> WORK TO DO
Repeat every line of the data below character for character, leaving out the pictures.

> PROVIDED ENTRIES

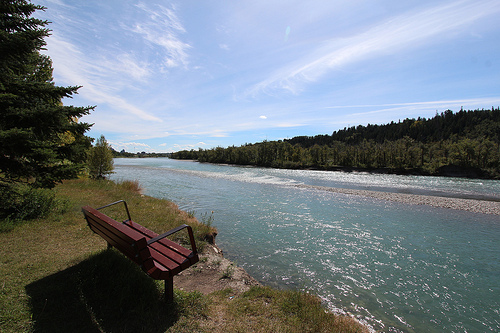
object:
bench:
[80, 199, 200, 304]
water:
[287, 222, 497, 278]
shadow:
[23, 247, 179, 333]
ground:
[3, 246, 90, 332]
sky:
[85, 1, 499, 105]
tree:
[0, 0, 98, 219]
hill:
[169, 106, 500, 179]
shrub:
[86, 134, 117, 181]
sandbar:
[290, 183, 500, 215]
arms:
[146, 224, 199, 255]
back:
[81, 205, 155, 274]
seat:
[116, 219, 199, 280]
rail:
[93, 199, 132, 220]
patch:
[162, 251, 257, 300]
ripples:
[320, 173, 371, 181]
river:
[282, 216, 498, 281]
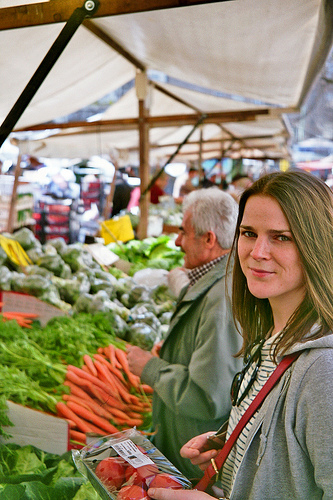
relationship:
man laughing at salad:
[139, 186, 247, 492] [0, 313, 161, 439]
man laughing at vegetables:
[130, 204, 267, 451] [10, 309, 150, 488]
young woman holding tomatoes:
[215, 168, 326, 475] [87, 412, 208, 495]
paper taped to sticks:
[101, 214, 140, 248] [105, 224, 128, 264]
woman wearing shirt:
[148, 171, 331, 500] [213, 346, 299, 479]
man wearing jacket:
[153, 186, 248, 447] [139, 256, 247, 480]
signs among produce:
[4, 202, 135, 253] [12, 227, 153, 322]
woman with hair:
[145, 170, 331, 499] [220, 162, 332, 368]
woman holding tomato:
[145, 170, 331, 499] [94, 455, 127, 489]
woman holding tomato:
[145, 170, 331, 499] [126, 460, 154, 486]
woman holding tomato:
[145, 170, 331, 499] [134, 441, 147, 453]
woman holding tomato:
[145, 170, 331, 499] [146, 468, 181, 489]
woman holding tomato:
[145, 170, 331, 499] [118, 485, 147, 499]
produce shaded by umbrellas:
[1, 219, 155, 344] [1, 2, 330, 163]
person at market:
[126, 187, 244, 475] [0, 86, 204, 498]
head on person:
[129, 140, 248, 288] [148, 198, 267, 409]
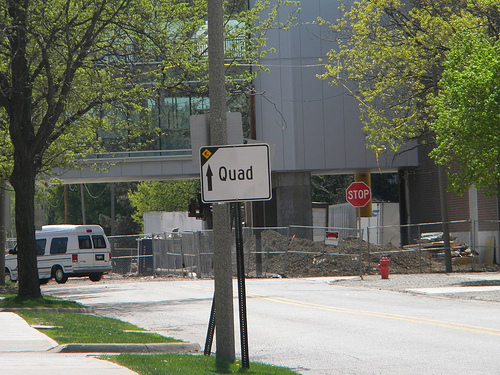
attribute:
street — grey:
[39, 274, 498, 372]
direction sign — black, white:
[197, 142, 272, 373]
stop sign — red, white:
[345, 180, 374, 279]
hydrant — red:
[373, 248, 392, 282]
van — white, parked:
[2, 222, 117, 290]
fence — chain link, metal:
[97, 218, 497, 275]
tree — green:
[1, 1, 308, 298]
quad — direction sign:
[217, 163, 255, 183]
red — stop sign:
[351, 182, 368, 192]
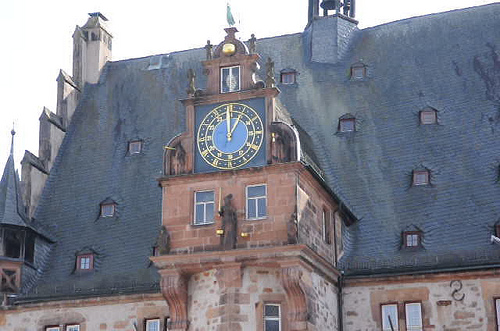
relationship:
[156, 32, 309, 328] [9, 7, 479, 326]
clock tower on building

> OUTPUT FOR THIS TASK
object:
bench:
[80, 199, 200, 304]
water:
[287, 222, 497, 278]
shadow:
[23, 247, 179, 333]
ground:
[3, 246, 90, 332]
sky:
[85, 1, 499, 105]
tree:
[0, 0, 98, 219]
hill:
[169, 106, 500, 179]
shrub:
[86, 134, 117, 181]
sandbar:
[290, 183, 500, 215]
arms:
[146, 224, 199, 255]
back:
[81, 205, 155, 274]
seat:
[116, 219, 199, 280]
rail:
[93, 199, 132, 220]
patch:
[162, 251, 257, 300]
ripples:
[320, 173, 371, 181]
river:
[282, 216, 498, 281]
relationship:
man laughing at salad:
[139, 186, 247, 492] [0, 313, 161, 439]
man laughing at vegetables:
[130, 204, 267, 451] [10, 309, 150, 488]
young woman holding tomatoes:
[215, 168, 326, 475] [87, 412, 208, 495]
paper taped to sticks:
[101, 214, 140, 248] [105, 224, 128, 264]
woman wearing shirt:
[148, 171, 331, 500] [213, 346, 299, 479]
man wearing jacket:
[153, 186, 248, 447] [139, 256, 247, 480]
signs among produce:
[4, 202, 135, 253] [12, 227, 153, 322]
woman with hair:
[145, 170, 331, 499] [220, 162, 332, 368]
woman holding tomato:
[145, 170, 331, 499] [94, 455, 127, 489]
woman holding tomato:
[145, 170, 331, 499] [126, 460, 154, 486]
woman holding tomato:
[145, 170, 331, 499] [134, 441, 147, 453]
woman holding tomato:
[145, 170, 331, 499] [146, 468, 181, 489]
woman holding tomato:
[145, 170, 331, 499] [118, 485, 147, 499]
produce shaded by umbrellas:
[1, 219, 155, 344] [1, 2, 330, 163]
person at market:
[126, 187, 244, 475] [0, 86, 204, 498]
head on person:
[129, 140, 248, 288] [148, 198, 267, 409]
attribute:
street — grey:
[39, 274, 498, 372]
direction sign — black, white:
[197, 142, 272, 373]
stop sign — red, white:
[345, 180, 374, 279]
hydrant — red:
[373, 248, 392, 282]
van — white, parked:
[2, 222, 117, 290]
fence — chain link, metal:
[97, 218, 497, 275]
tree — green:
[1, 1, 308, 298]
quad — direction sign:
[217, 163, 255, 183]
red — stop sign:
[351, 182, 368, 192]
relationship:
[156, 32, 309, 328] [9, 7, 479, 326]
clock tower on building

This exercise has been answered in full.